- Portrayed by: Constance McCashin
- Duration: 1979–87
- First appearance: December 27, 1979 (Episode: "Pilot")
- Last appearance: October 29, 1987 (Episode: "The Gift of Life")
- Created by: David Jacobs

= Laura Avery Sumner =

Laura Avery Sumner (maiden name Murphy) is a fictional character from the CBS soap opera Knots Landing, a long-running serial about middle class life on the fictional cul-de-sac known as Seaview Circle in Los Angeles, California. She was played by actress Constance McCashin between 1979 and 1987. She debuted in the pilot episode and remained a principal actor in the series until the ninth-season episode "The Gift of Life".

==Background==
Laura was adopted as a baby by Hank Murphy (Harry Bellaver) and his wife and lived in Pittsburgh. Laura had an older brother and two older sisters. By age 12, Laura's adoptive mother died. Laura graduated high school and did some post–high school studies during which she met law student Richard Avery (John Pleshette). Laura was very much attracted to Richard, because he gave her the attention she was always seeking. The two were later married, and Laura had to quit school and work hard to support Richard through law school. Richard graduated from law school and became a lawyer. Later, Laura and Richard had a son, Jason, and the family moved to Knots Landing.

==Storylines==
Laura lived a rather boring life in Knots Landing trying to help support her husband through law school and being a mother. When Richard's dependence on her began to wane as his job as a lawyer brought in good money, Laura began to seek attention from other men, which resulted in her getting raped. Later, Laura wanted to work, much to the objection of Richard, and she studied to become a real-estate agent. Meanwhile, Richard lost his job and their marriage began to deteriorate further. Laura began an affair with her boss, Scooter, while Richard started seeing neighbor Abby Cunningham (Donna Mills). As Laura's career grew, Richard's wilted and the marriage suffered more. Laura decided to divorce Richard until she discovered she was pregnant. However, Laura decided she would leave Richard and caused him to have a mental breakdown. When Richard returned home, after being institutionalized, there was a glimmer of hope and they tried to rebuild their marriage. They opened a restaurant together named Daniel, after their newborn son.

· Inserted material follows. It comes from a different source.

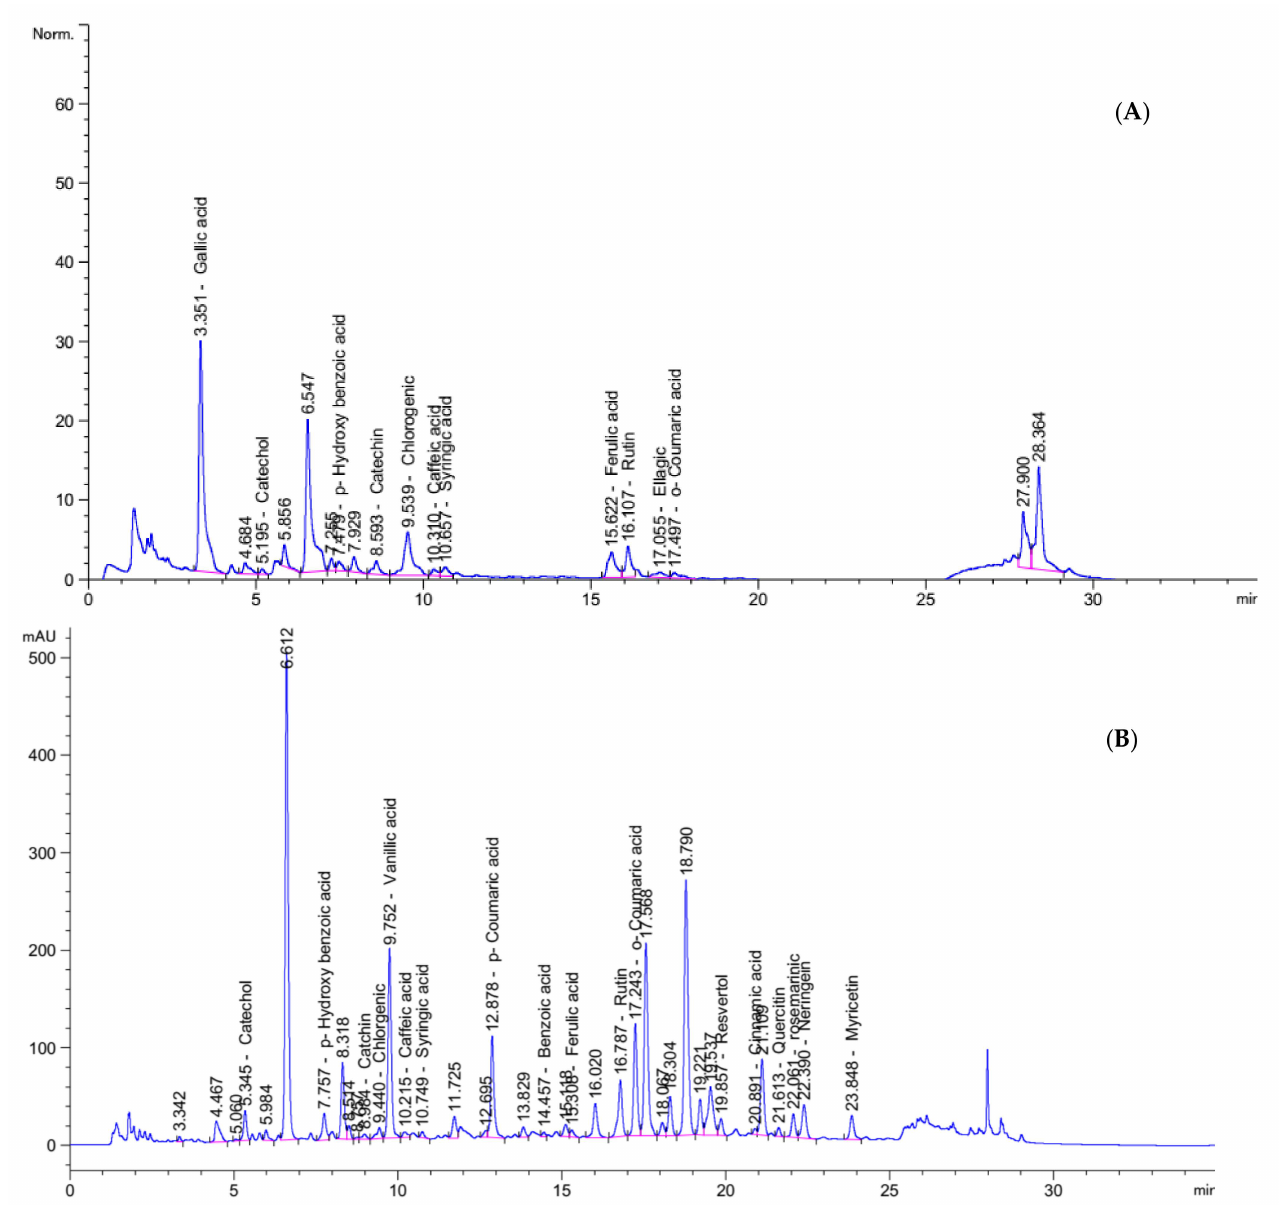
Figure 2. HPLC analysis of polyphenolic profiles of ( A ) IHM and ( B )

Richard became jealous of Laura's closeness with singer Ciji Dunne (Lisa Hartman), and made no attempt to hide his disdain for her. After Ciji was murdered, Richard felt remorseful and tried to apologize to Laura, but she refused to forgive him. Believing that Laura no longer loved him, Richard left his family one night and would not return until years later. Laura at first believed Richard left because he had a role in Ciji's death, but as events unfolded, she came to know otherwise and accepted some responsibility for the loss of her marriage.

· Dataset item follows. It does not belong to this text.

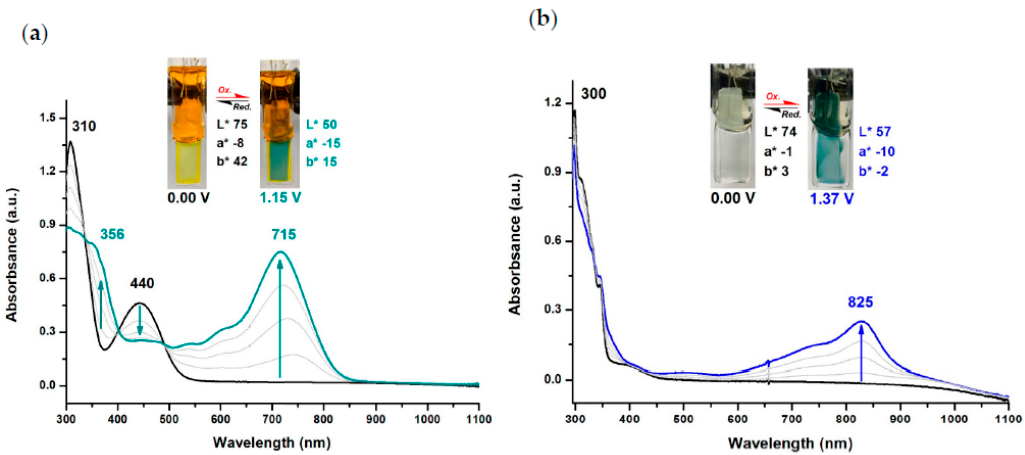
Figure 17. Spectroelectrograms and color changes of 2 mM of ( a ) M1 and ( b ) M2 in 0.1 M Bu 4 NClO 4 /CH 2 Cl 2 solution at various applied voltages.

Laura's life improved as she started working for Gary Ewing Enterprises, although she had to work closely with Abby, There she met Gregory Sumner (William Devane) and they began an affair. However, Abby and Greg's mother, Ruth (Ava Gardner), succeeded in breaking them up but Laura and Greg both realized they needed each other and they got married. When Laura announced she was pregnant, Greg told her he didn't want to be a father again but Laura stubbornly decided to have the baby and Greg later warmed to the idea. After giving birth to her daughter, Marguerite Catherine, Laura is diagnosed with an incurable brain tumor. Laura chose to enter a clinic and die alone. When Laura died, Greg had Meg adopted by Laura's best friend, Karen MacKenzie (Michele Lee) and Mack MacKenzie (Kevin Dobson).

==Departure==
In 1987, the production of Knots Landing was hit by major budget cuts and many actors were let go, including McCashin. Much controversy surrounded this decision made by the producers and was even objected to openly by McCashin herself. McCashin explained to Boston.com in 2009 stating, "I was very hurt the way I was let go for financial reasons. I wish they'd handled my demise better".